The commercial circus comes to town
Let's be clear about what happened in Kolkata this weekend: Lionel Messi didn't visit India to connect with fans. He visited to fulfill a promotional contract, pocket his appearance fee, and move on to the next photo opportunity. What followed was entirely predictable—yet another example of modern football's complete disconnection from the people who actually pay for it.
Fresh off winning the MLS Cup with Inter Miami, the Argentine legend touched down in India for a three-day promotional tour. At Kolkata's Salt Lake Stadium on Saturday, tens of thousands of supporters—some traveling from distant cities like Darjeeling—packed in to see their hero. They'd paid premium prices, up to 12,000 rupees (roughly $140), for tickets marketed as a chance to see the eight-time Ballon d'Or winner up close.
What they got was a glorified lap of honor lasting approximately ten minutes before Messi vanished, surrounded by officials, ministers, and photographers. No skills demonstration. No penalty kicks. No meaningful interaction. Just a brief wave and he was gone, whisked away to his next corporate obligation.
— ANI (@ANI) December 13, 2025
When fans become customers, expect customer complaints
The aftermath was chaos. Bottles rained down onto the athletics track. Hundreds of seats were ripped from their fixtures. Banners bearing Messi's image—ironically purchased by the same fans now destroying them—were torn down. Officials who'd surrounded the player, blocking supporters' views, were met with furious jeers.
According to reports from Khel Now, Messi was briefly trapped inside the stadium as the situation deteriorated. Footage from Asian News International showed his convoy eventually leaving for the airport, while angry supporters vented their frustration to cameras.
"Absolutely terrible event," one fan told ANI. "He came for just 10 minutes. All the leaders and ministers surrounded him. We couldn't see anything. He didn't take a single kick or a single penalty. So much money, emotions, and time wasted."
Another supporter, who'd brought his child specifically to see Messi, called it "a scam." One fan who'd paid 12,000 rupees said bluntly: "We couldn't even glimpse him. Why did they call us then?"
The real scandal isn't the riots—it's the business model
Here's what nobody in football's corporate machinery wants to acknowledge: this disaster was engineered by design, not accident. Someone sold those tickets knowing full well Messi would barely appear. Someone marketed this as a meaningful fan experience knowing it would be nothing of the sort. Someone calculated that squeezing thousands of people into a stadium for a ten-minute celebrity sighting was acceptable business practice.
This is what football has become—a series of transactional encounters where genuine connection is replaced by appearance fees and photo ops. Messi's remaining schedule in India includes virtually inaugurating a 21-meter statue of himself (done remotely "for security reasons," naturally), attending concerts, overseeing youth football clinics he likely won't personally conduct, a padel tournament, and launching charitable initiatives that will make for excellent PR content.

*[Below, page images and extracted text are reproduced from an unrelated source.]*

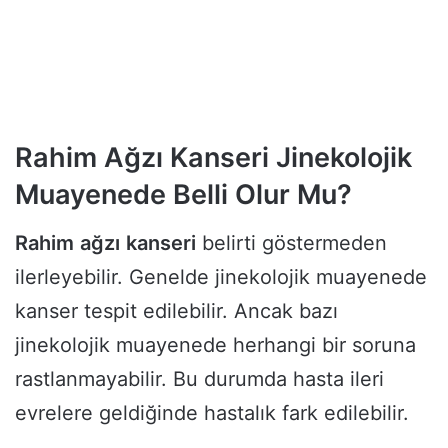
Rahim Ağzı Kanseri Jinekolojik
Muayenede Belli Olur Mu?
Rahim
ağzı
kanseri
belirti göstermeden
ilerleyebilir. Genelde jinekolojik muayenede
kanser tespit edilebilir. Ancak bazı
jinekolojik muayenede herhangi bir soruna
rastlanmayabilir. Bu durumda hasta ileri
evrelere geldiğinde hastalık fark edilebilir.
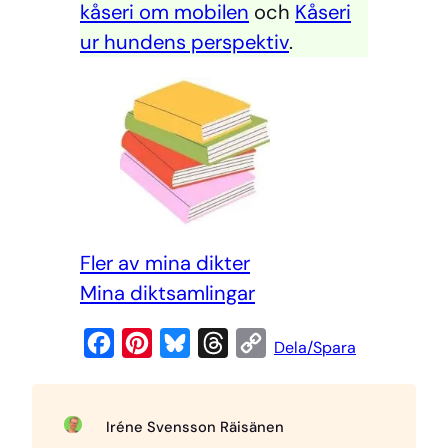
kåseri om mobilen
och
Kåseri
ur hundens perspektiv
.
Fler av mina dikter
Mi
na diktsamlingar
F
P
B
T
C
Dela/Spara
a
i
l
h
o
c
n
u
r
p
Iréne Svensson Räisänen
e
t
e
e
y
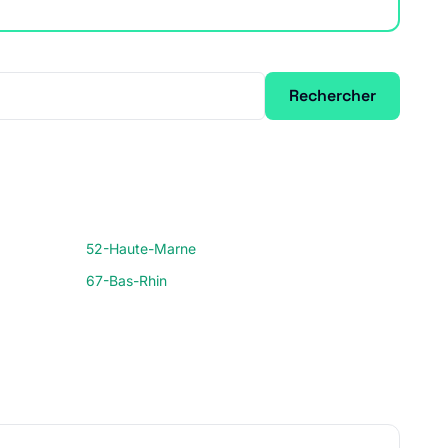
Rechercher
52-Haute-Marne
67-Bas-Rhin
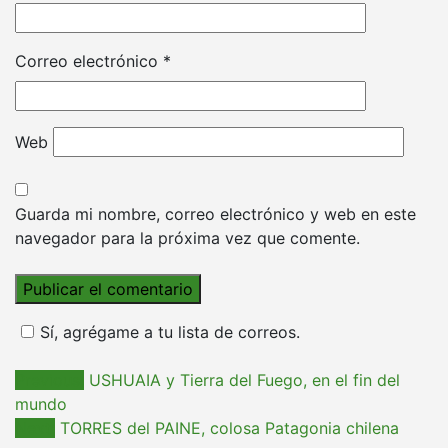
Correo electrónico
*
Web
Guarda mi nombre, correo electrónico y web en este
navegador para la próxima vez que comente.
Sí, agrégame a tu lista de correos.
Navegación
Previous:
USHUAIA y Tierra del Fuego, en el fin del
mundo
de
Next:
TORRES del PAINE, colosa Patagonia chilena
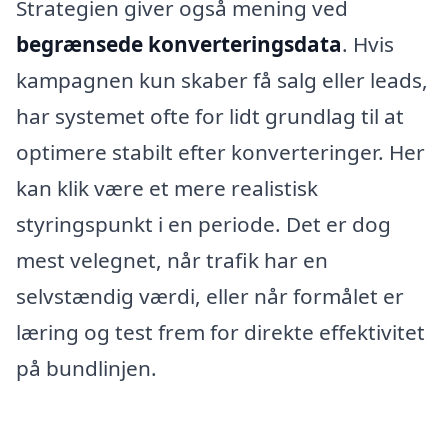
Strategien giver også mening ved
begrænsede konverteringsdata
. Hvis
kampagnen kun skaber få salg eller leads,
har systemet ofte for lidt grundlag til at
optimere stabilt efter konverteringer. Her
kan klik være et mere realistisk
styringspunkt i en periode. Det er dog
mest velegnet, når trafik har en
selvstændig værdi, eller når formålet er
læring og test frem for direkte effektivitet
på bundlinjen.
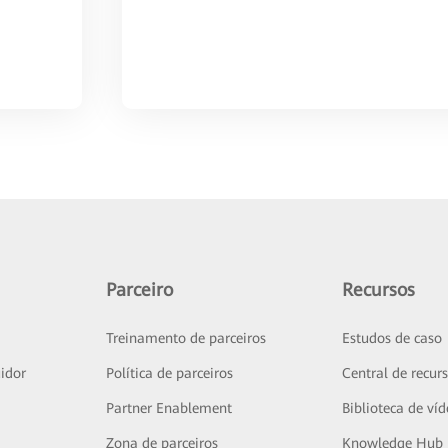
Parceiro
Recursos
Treinamento de parceiros
Estudos de caso
idor
Política de parceiros
Central de recur
Partner Enablement
Biblioteca de ví
Zona de parceiros
Knowledge Hub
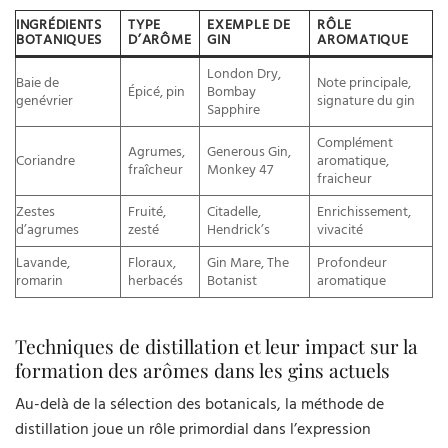
INGRÉDIENTS
TYPE
EXEMPLE DE
RÔLE
BOTANIQUES
D’ARÔME
GIN
AROMATIQUE
London Dry,
Baie de
Note principale,
Épicé, pin
Bombay
genévrier
signature du gin
Sapphire
Complément
Agrumes,
Generous Gin,
Coriandre
aromatique,
fraîcheur
Monkey 47
fraicheur
Zestes
Fruité,
Citadelle,
Enrichissement,
d’agrumes
zesté
Hendrick’s
vivacité
Lavande,
Floraux,
Gin Mare, The
Profondeur
romarin
herbacés
Botanist
aromatique
Techniques de distillation et leur impact sur la
formation des arômes dans les gins actuels
Au-delà de la sélection des botanicals, la méthode de
distillation joue un rôle primordial dans l’expression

Notice what's missing? Actual football. Actual engagement with the sport that made him wealthy beyond imagination.
The Messi brand versus the Messi experience
There's an uncomfortable truth here that transcends this particular incident: Lionel Messi the player and Lionel Messi the global brand are increasingly separate entities. One was the greatest footballer of his generation. The other is a carefully managed commercial property designed to maximize revenue extraction from markets like India, where football fandom runs deep but meaningful access to top players remains rare.
The fans in Kolkata weren't wrong to feel cheated. They were cheated. They paid genuine money for an advertised experience that wasn't delivered. In any other industry, this would qualify as false advertising. In football, it's called a promotional tour.
What's particularly galling is the security theater—VIPs and officials forming a human wall around Messi, ensuring ordinary supporters who'd actually purchased tickets couldn't see what they'd paid for. It's a perfect metaphor for modern football's class system: the wealthy and connected get access, while regular fans get a distant glimpse if they're lucky.
— The Khel India (@TheKhelIndia) December 13, 2025
When the beautiful game becomes ugly business
The riots in Kolkata are embarrassing, certainly. Vandalism isn't justified, and those seats will need replacing. But spare a thought for the underlying cause: people who scrimp and save to see their heroes, only to discover they've been sold a fantasy that bears no resemblance to reality.
This isn't about Messi personally—though he presumably signs off on how his brand is monetized. This is about an industry that treats supporters as revenue streams rather than human beings. An industry where a player can collect an appearance fee for literally appearing, with no obligation to actually engage.
Indian football fans deserve better than this. They deserve transparency about what they're actually buying. If it's a ten-minute cameo appearance surrounded by dignitaries, say so upfront. Price it accordingly. Don't market it as an unmissable experience and then deliver a glorified photo opportunity.
The real tragedy isn't the damaged seats at Salt Lake Stadium. It's that scenes like this will repeat themselves in the next market, at the next promotional event, with the next batch of fans who believe they're buying access to their heroes. Modern football has perfected the art of monetizing disappointment, and Kolkata was just the latest example of paying customers discovering that hard truth.